TASK BRIEF: Repeat every line of the following material exactly.

-- Opening Marker --

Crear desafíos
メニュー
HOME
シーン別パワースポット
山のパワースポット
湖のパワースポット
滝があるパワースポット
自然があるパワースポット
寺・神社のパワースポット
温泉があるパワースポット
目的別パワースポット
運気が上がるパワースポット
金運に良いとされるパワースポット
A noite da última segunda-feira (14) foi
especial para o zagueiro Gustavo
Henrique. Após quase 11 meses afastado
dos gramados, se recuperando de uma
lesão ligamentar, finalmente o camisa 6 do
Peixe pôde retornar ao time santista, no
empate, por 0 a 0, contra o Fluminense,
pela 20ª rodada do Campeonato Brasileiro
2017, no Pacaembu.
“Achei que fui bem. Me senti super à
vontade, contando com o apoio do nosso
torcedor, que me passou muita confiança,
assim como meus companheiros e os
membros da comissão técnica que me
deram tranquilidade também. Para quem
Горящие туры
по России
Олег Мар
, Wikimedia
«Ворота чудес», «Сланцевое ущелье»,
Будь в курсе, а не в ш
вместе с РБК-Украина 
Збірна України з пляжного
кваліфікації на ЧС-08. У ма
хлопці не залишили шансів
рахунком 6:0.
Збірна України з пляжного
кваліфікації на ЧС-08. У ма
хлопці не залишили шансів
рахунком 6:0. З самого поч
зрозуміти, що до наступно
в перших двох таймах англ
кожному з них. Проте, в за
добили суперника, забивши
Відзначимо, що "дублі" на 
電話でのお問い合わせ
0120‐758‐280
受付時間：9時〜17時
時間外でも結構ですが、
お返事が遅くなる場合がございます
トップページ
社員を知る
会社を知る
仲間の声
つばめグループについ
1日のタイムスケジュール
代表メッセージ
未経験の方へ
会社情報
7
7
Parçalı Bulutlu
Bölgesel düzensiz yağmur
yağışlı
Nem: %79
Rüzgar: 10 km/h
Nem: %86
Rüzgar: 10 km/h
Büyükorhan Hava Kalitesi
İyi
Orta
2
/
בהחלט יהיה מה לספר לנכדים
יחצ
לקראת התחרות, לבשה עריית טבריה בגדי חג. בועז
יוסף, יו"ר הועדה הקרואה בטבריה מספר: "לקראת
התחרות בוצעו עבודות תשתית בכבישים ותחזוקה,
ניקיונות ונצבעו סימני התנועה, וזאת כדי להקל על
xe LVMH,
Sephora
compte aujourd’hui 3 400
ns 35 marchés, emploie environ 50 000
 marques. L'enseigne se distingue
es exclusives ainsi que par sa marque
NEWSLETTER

-- Closing Marker --

RESPONSE AREA:
Crear desafíos
メニュー
HOME
シーン別パワースポット
山のパワースポット
湖のパワースポット
滝があるパワースポット
自然があるパワースポット
寺・神社のパワースポット
温泉があるパワースポット
目的別パワースポット
運気が上がるパワースポット
金運に良いとされるパワースポット
A noite da última segunda-feira (14) foi
especial para o zagueiro Gustavo
Henrique. Após quase 11 meses afastado
dos gramados, se recuperando de uma
lesão ligamentar, finalmente o camisa 6 do
Peixe pôde retornar ao time santista, no
empate, por 0 a 0, contra o Fluminense,
pela 20ª rodada do Campeonato Brasileiro
2017, no Pacaembu.
“Achei que fui bem. Me senti super à
vontade, contando com o apoio do nosso
torcedor, que me passou muita confiança,
assim como meus companheiros e os
membros da comissão técnica que me
deram tranquilidade também. Para quem
Горящие туры
по России
Олег Мар
, Wikimedia
«Ворота чудес», «Сланцевое ущелье»,
Будь в курсе, а не в ш
вместе с РБК-Украина 
Збірна України з пляжного
кваліфікації на ЧС-08. У ма
хлопці не залишили шансів
рахунком 6:0.
Збірна України з пляжного
кваліфікації на ЧС-08. У ма
хлопці не залишили шансів
рахунком 6:0. З самого поч
зрозуміти, що до наступно
в перших двох таймах англ
кожному з них. Проте, в за
добили суперника, забивши
Відзначимо, що "дублі" на 
電話でのお問い合わせ
0120‐758‐280
受付時間：9時〜17時
時間外でも結構ですが、
お返事が遅くなる場合がございます
トップページ
社員を知る
会社を知る
仲間の声
つばめグループについ
1日のタイムスケジュール
代表メッセージ
未経験の方へ
会社情報
7
7
Parçalı Bulutlu
Bölgesel düzensiz yağmur
yağışlı
Nem: %79
Rüzgar: 10 km/h
Nem: %86
Rüzgar: 10 km/h
Büyükorhan Hava Kalitesi
İyi
Orta
2
/
בהחלט יהיה מה לספר לנכדים
יחצ
לקראת התחרות, לבשה עריית טבריה בגדי חג. בועז
יוסף, יו"ר הועדה הקרואה בטבריה מספר: "לקראת
התחרות בוצעו עבודות תשתית בכבישים ותחזוקה,
ניקיונות ונצבעו סימני התנועה, וזאת כדי להקל על
xe LVMH,
Sephora
compte aujourd’hui 3 400
ns 35 marchés, emploie environ 50 000
 marques. L'enseigne se distingue
es exclusives ainsi que par sa marque
NEWSLETTER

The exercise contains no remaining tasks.